Vehbi Hacıkadiroğlu, felsefeyle "geç" bir yaşta ilgilenmeye başlamış olmasına rağmen, bu alanda en verimli felsefecilerimizden biridir. Ve ancak has felsefecilerin taşıdığı bazı özelliklere sahip olan bir düşünürümüzdür. Her şeyden önce, bir "düşünür"dür çünkü. O, düşünceleri, verimsiz bir biçimde tekrarlayıp durmak yerine, tartıp tartışarak "yeni bir şeyler" söylemeyi amaçlar. İkincisi, okuduğu filozofları, önünde diz çökülecek bir "otorite" olarak değil, karşısında durulacak bir muhatap olarak görür. Felsefe, tüm has felsefeciler için olduğu gibi onun için de, esas olarak medeni ve rasyonel bir tartışma zeminidir. Üçüncüsü, yine tüm has felsefeciler gibi o da, kılı kırk yaran analitik/eleştirel bir bakışa sahiptir ve sadece bu özelliğiyle bile, yazıdan çok konuşmaya, analizden çok hamasete eğilimli olan bir kültürel çevrede ayrık/aykırı bir örnek oluşturur.

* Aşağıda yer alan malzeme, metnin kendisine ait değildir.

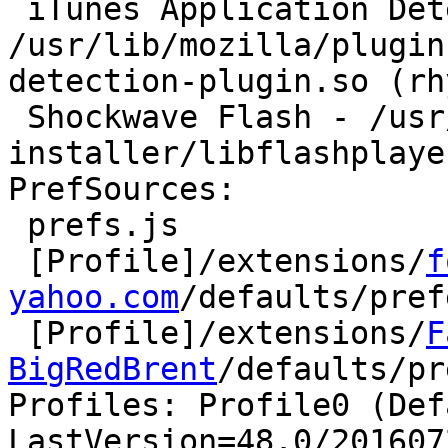
 iTunes Application Detector - 
/usr/lib/mozilla/plugin
detection-plugin.so (rh
 Shockwave Flash - /usr/lib/flashplugin-
installer/libflashplayer
PrefSources:

 prefs.js

 [Profile]/extensions/
f
yahoo.com
/defaults/pref
 [Profile]/extensions/
F
BigRedBrent
/defaults/pr
Profiles: Profile0 (Def
LastVersion=48.0/201607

Hacıkadiroğlu'nda vücut bulan bu vasıflara ve onun bu kadar kısa bir süre içinde kotarıp bizlere armağan ettiği bunca esere bakınca, onun felsefeye "geç" başlayışının, asıl felsefe için, elbette öncelikle de Türk felsefesi için bir kayıp olduğunu düşünmemek elde değildir. İşte, elinizdeki bu armağan kitap, Hacıkadiroğlu'nun bizlere sunmuş olduğu bunca "armağan"a ufacık bir karşılık olarak hazırlanmıştır. Vehbi Bey, sağ olun!
"Ben bir kimsenin, özellikle de bir felsefecinin, bir konu üzerinde ne kadar düşünürse düşünsün ve ne kadar incelikli düşündüğünü sanırsa sansın, bu düşüncelerini yazıya dökmedikçe bir şey yapmış olmayacağını felsefe yaşamımın daha ilk adımlarında öğrendim."